As we got to the hotel, the service staff were running around smiling, taking care of the luggage, getting us seated comfortably, bringing us tea, as the reception was checking us in. We chatted a bit, then agreed to meet in a bit for a drink and went off to unpack. An hour later, I was telling my colleague:
“Until this evening, I thought that’s what presidential suites looked like. Is your bathroom also the size of a football field or did they mess up with room types on my booking?”
“Had you not stayed at an Asian hotel before? That’s standard”, said he, unimpressed.
I had spent the whole time running around the suite snapping away, trying to get some of that “dropped jaw” effect reflected in the lens of my camera. No, it didn’t work. I need a wider angle lens!

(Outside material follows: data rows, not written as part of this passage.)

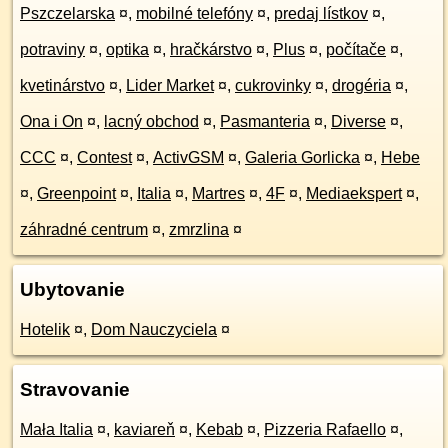
Pszczelarska
¤
,
mobilné telefóny
¤
,
predaj lístkov
¤
,
potraviny
¤
,
optika
¤
,
hračkárstvo
¤
,
Plus
¤
,
počítače
¤
,
kvetinárstvo
¤
,
Lider Market
¤
,
cukrovinky
¤
,
drogéria
¤
,
Ona i On
¤
,
lacný obchod
¤
,
Pasmanteria
¤
,
Diverse
¤
,
CCC
¤
,
Contest
¤
,
ActivGSM
¤
,
Galeria Gorlicka
¤
,
Hebe
¤
,
Greenpoint
¤
,
Italia
¤
,
Martres
¤
,
4F
¤
,
Mediaekspert
¤
,
záhradné centrum
¤
,
zmrzlina
¤
Ubytovanie
Hotelik
¤
,
Dom Nauczyciela
¤
Stravovanie
Mała Italia
¤
,
kaviareň
¤
,
Kebab
¤
,
Pizzeria Rafaello
¤
,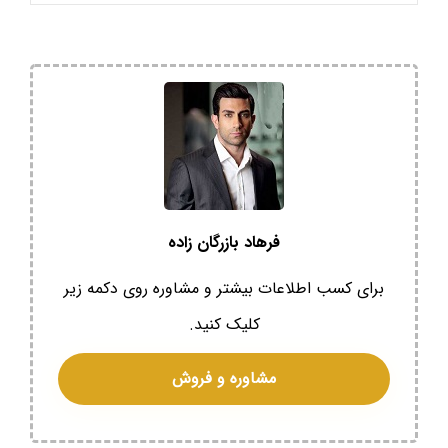
فرهاد بازرگان زاده
برای کسب اطلاعات بیشتر و مشاوره روی دکمه زیر
کلیک کنید.
مشاوره و فروش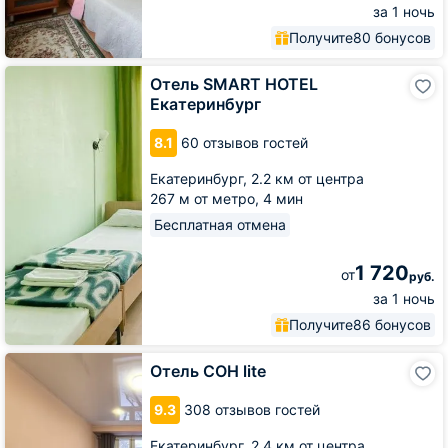
за 1 ночь
Получите
80 бонусов
Отель
Отель SMART HOTEL
SMART
Екатеринбург
HOTEL
Екатеринбург
8.1
60 отзывов гостей
Екатеринбург,
2.2 км от центра
267 м от метро,
4 мин
Бесплатная отмена
1 720
от
руб.
за 1 ночь
Получите
86 бонусов
Отель
Отель СОН lite
СОН
lite
9.3
308 отзывов гостей
Екатеринбург,
2.4 км от центра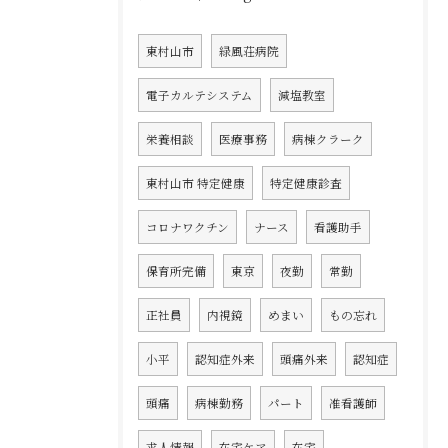
東村山市
緑風荘病院
電子カルテシステム
減塩教室
栄養相談
医療事務
病棟クラーク
東村山市 特定健康
特定健康診査
コロナワクチン
ナース
看護助手
保育所完備
東京
夜勤
常勤
正社員
内視鏡
めまい
もの忘れ
小平
認知症外来
頭痛外来
認知症
頭痛
病棟勤務
パート
准看護師
求人情報
在宅ケア
在宅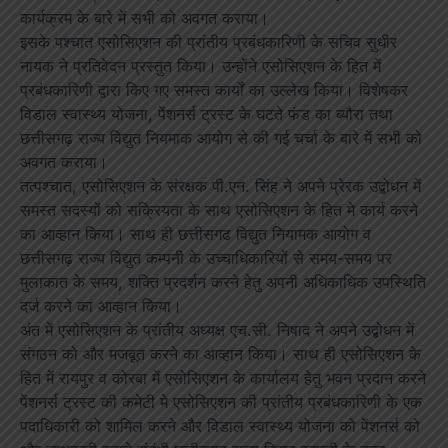
कार्यक्रम के बारे में सभी को अवगत कराया।
इसके पश्चात एसोसिएशन की प्रांतीय प्रबंधकारिणी के सचिव सुधीर
नायक ने प्रतिवेदन प्रस्तुत किया। उन्होंने एसोसिएशन के हित में
प्रबंधकारिणी द्वारा किए गए समस्त कार्यों का उल्लेख किया। विशेषकर
विडाल स्वास्थ्य योजना, पेंशनर्स ट्रस्ट के घटते फंड का ब्यौरा तथा
छत्तीसगढ़ राज्य विद्युत नियमाक आयोग से की गई चर्चा के बारे में सभी को
अवगत कराया।
तत्पश्चात, एसोसिएशन के संरक्षक पी.एन. सिंह ने अपने प्रेरक उद्बोधन में
समस्त सदस्यों को सक्रियता के साथ एसोसिएशन के हित मे कार्य करने
का आव्हान किया। साथ ही छत्तीसगढ विद्युत नियामक आयोग व
छत्तीसगढ़ राज्य विद्युत कम्पनी के उच्चाधिकारियों से समय-समय पर
मुलाकात के समय, शक्ति प्रदर्शन करने हेतु अपनी अधिकाधिक उपस्थिति
दर्ज करने का आव्हान किया।
अंत में एसोसिएशन के प्रांतीय अध्यक्ष एच.सी. निषाद ने अपने उद्बोधन में
संगठन को और मजबूत करने का आव्हान किया। साथ ही एसोसिएशन के
हित में रायपुर व कोरबा में एसोसिएशन के कार्यालय हेतु भवन प्रदान करने
पेंशनर्स ट्रस्ट की कमेटी मे एसोसिएशन की प्रांतीय प्रबंधकारिणी के एक
पदाधिकारी को शामिल करने और विडाल स्वास्थ्य योजना को पेंशनर्स को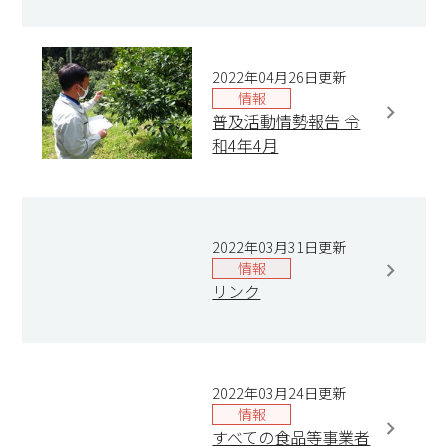
2022年04月26日更新
情報
普及活動情勢報告 令
和4年4月
2022年03月31日更新
情報
リンク
2022年03月24日更新
情報
すべての食品等事業者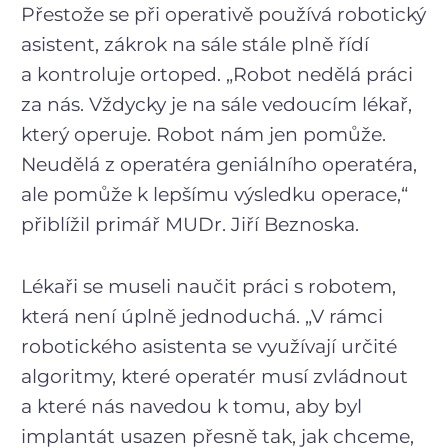
Přestože se při operativě používá robotický
asistent, zákrok na sále stále plně řídí
a kontroluje ortoped. „Robot nedělá práci
za nás. Vždycky je na sále vedoucím lékař,
který operuje. Robot nám jen pomůže.
Neudělá z operatéra geniálního operatéra,
ale pomůže k lepšímu výsledku operace,“
přiblížil primář MUDr. Jiří Beznoska.
Lékaři se museli naučit práci s robotem,
která není úplně jednoduchá. „V rámci
robotického asistenta se využívají určité
algoritmy, které operatér musí zvládnout
a které nás navedou k tomu, aby byl
implantát usazen přesně tak, jak chceme,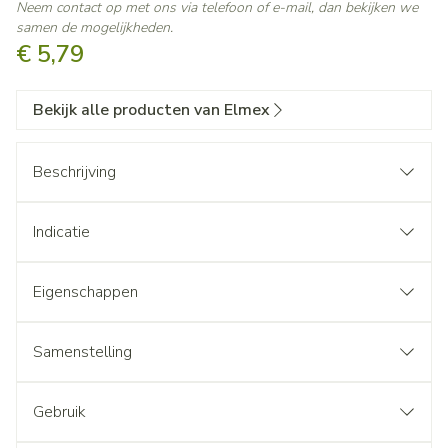
Neem contact op met ons via telefoon of e-mail, dan bekijken we
samen de mogelijkheden.
€ 5,79
Bekijk alle producten van Elmex
Beschrijving
Indicatie
Eigenschappen
Samenstelling
Gebruik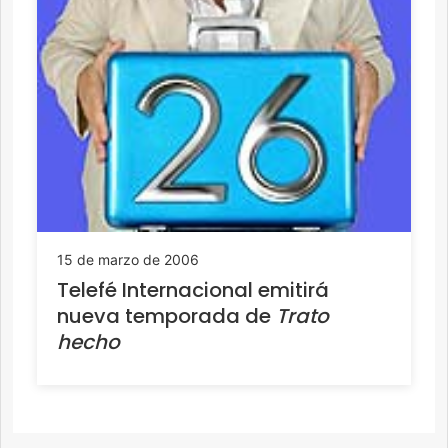
15 de marzo de 2006
Telefé Internacional emitirá
nueva temporada de
Trato
hecho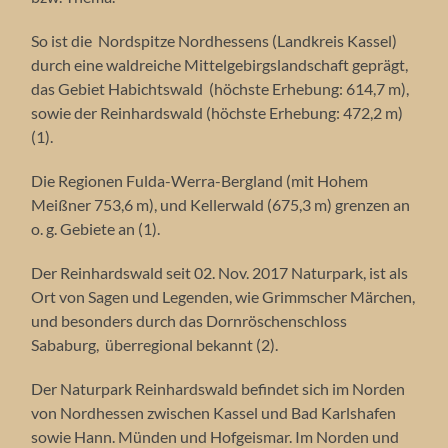
So ist die Nordspitze Nordhessens (Landkreis Kassel)
durch eine waldreiche Mittelgebirgslandschaft geprägt,
das Gebiet Habichtswald (höchste Erhebung: 614,7 m),
sowie der Reinhardswald (höchste Erhebung: 472,2 m)
(1).
Die Regionen Fulda-Werra-Bergland (mit Hohem
Meißner 753,6 m), und Kellerwald (675,3 m) grenzen an
o. g. Gebiete an (1).
Der Reinhardswald seit 02. Nov. 2017 Naturpark, ist als
Ort von Sagen und Legenden, wie Grimmscher Märchen,
und besonders durch das Dornröschenschloss
Sababurg, überregional bekannt (2).
Der Naturpark Reinhardswald befindet sich im Norden
von Nordhessen zwischen Kassel und Bad Karlshafen
sowie Hann. Münden und Hofgeismar. Im Norden und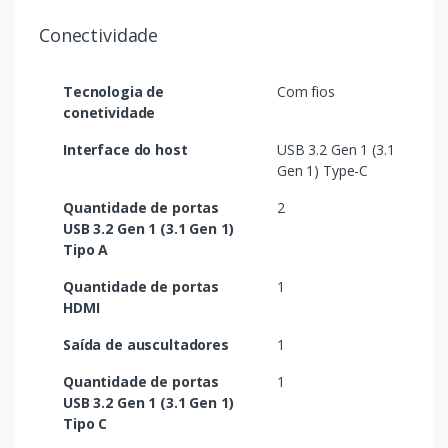
Conectividade
Tecnologia de
Com fios
conetividade
Interface do host
USB 3.2 Gen 1 (3.1
Gen 1) Type-C
Quantidade de portas
2
USB 3.2 Gen 1 (3.1 Gen 1)
Tipo A
Quantidade de portas
1
HDMI
Saída de auscultadores
1
Quantidade de portas
1
USB 3.2 Gen 1 (3.1 Gen 1)
Tipo C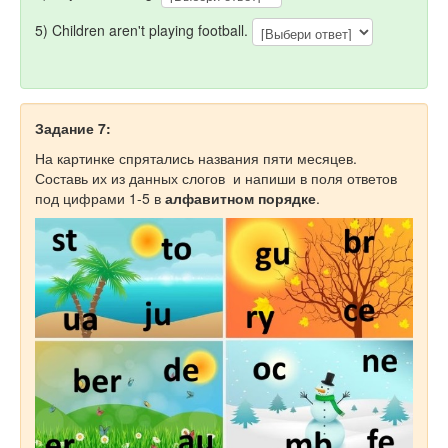
5) Children aren't playing football.
Задание 7:
На картинке спрятались названия пяти месяцев.
Составь их из данных слогов и напиши в поля ответов
под цифрами 1-5 в
алфавитном порядке
.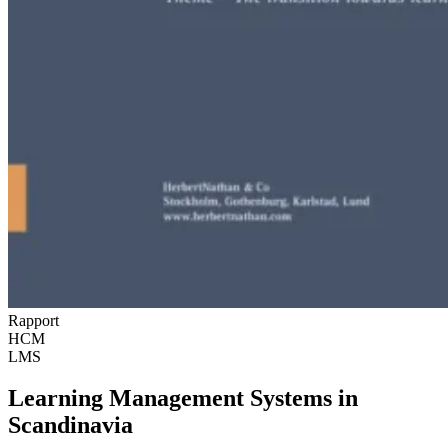
Rapport
HCM
LMS
Learning Management Systems in
Scandinavia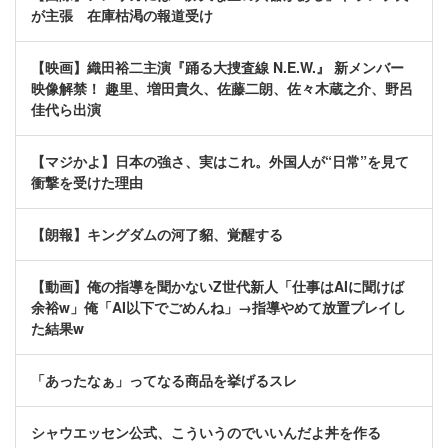
が主張 在庫枯渇の報道受け
【映画】織田裕二主演『踊る大捜査線 N.E.W.』 新メンバー
映像解禁！ 趣里、増田貴久、佐藤二朗、佐々木蔵之介、野呂
佳代ら出演
【マジかよ】日本の強さ、実はこれ。外国人が“日常”を見て
衝撃を受けた理由
【朗報】キングダムの河了貂、覚醒する
【動画】俺の指導を聞かないZ世代新人「仕事はAIに聞けば
余裕w」俺「AI以下でごめんね」→指導やめて放置プレイし
た結果w
「あったなぁ」ってなる商品を挙げるスレ
シャウエッセン公式、こういうのでいいんだよ丼を作る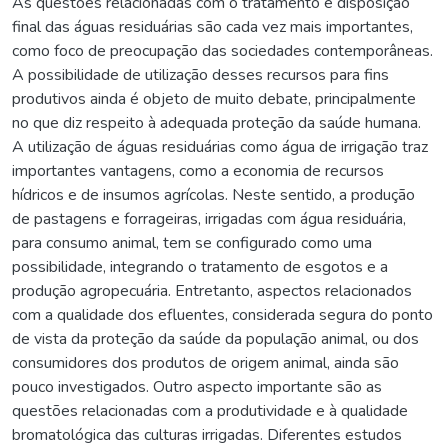
As questões relacionadas com o tratamento e disposição
final das águas residuárias são cada vez mais importantes,
como foco de preocupação das sociedades contemporâneas.
A possibilidade de utilização desses recursos para fins
produtivos ainda é objeto de muito debate, principalmente
no que diz respeito à adequada proteção da saúde humana.
A utilização de águas residuárias como água de irrigação traz
importantes vantagens, como a economia de recursos
hídricos e de insumos agrícolas. Neste sentido, a produção
de pastagens e forrageiras, irrigadas com água residuária,
para consumo animal, tem se configurado como uma
possibilidade, integrando o tratamento de esgotos e a
produção agropecuária. Entretanto, aspectos relacionados
com a qualidade dos efluentes, considerada segura do ponto
de vista da proteção da saúde da população animal, ou dos
consumidores dos produtos de origem animal, ainda são
pouco investigados. Outro aspecto importante são as
questões relacionadas com a produtividade e à qualidade
bromatológica das culturas irrigadas. Diferentes estudos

And quite a bit more skill and practice, but that’s minute, right?
The bathroom was larger than my living room, and the bedroom was the size of my whole apartment. I was greeted by truffles and tropical fruit.
The ensemble contained at least four fruit I had not tried before. One morning we asked our local colleagues what they were, describing each fruit in detail. This proved a funny and fairly long charades game, but it helped us figure out that what we ate were passion fruit, snake fruit, mangosteen and longan. The last two are so exotic, that Microsoft spell-check refuses to recognize them.

Passion fruit. Slightly smaller than a pear, with hard and smooth skin that feels like plastic to the touch and, if knocked on, leaves an impression of the hollow inside. Underneath the "plastic", there's fairly thick and light inedible sponge-like layer which holds the precious seeds covered in juicy and very tasty pulp.

Snake fruit. Yet another fruit that reminds of garlic cloves. They are also pretty hard and crunchy, just like real garlic, except these are sweet and not smelly. There are always three cloves, with a black seed inside each. The shell looks like snake skin, is extremely thin, but hard; it peels off like shell off a hard boiled egg.
Longan. These are the size of large grapes, but with a hard shell (I broke my nails on them!). The inside contains a large seed, but the pulp texture is very similar to grapes or lychee, or the earlier advertized rambutan.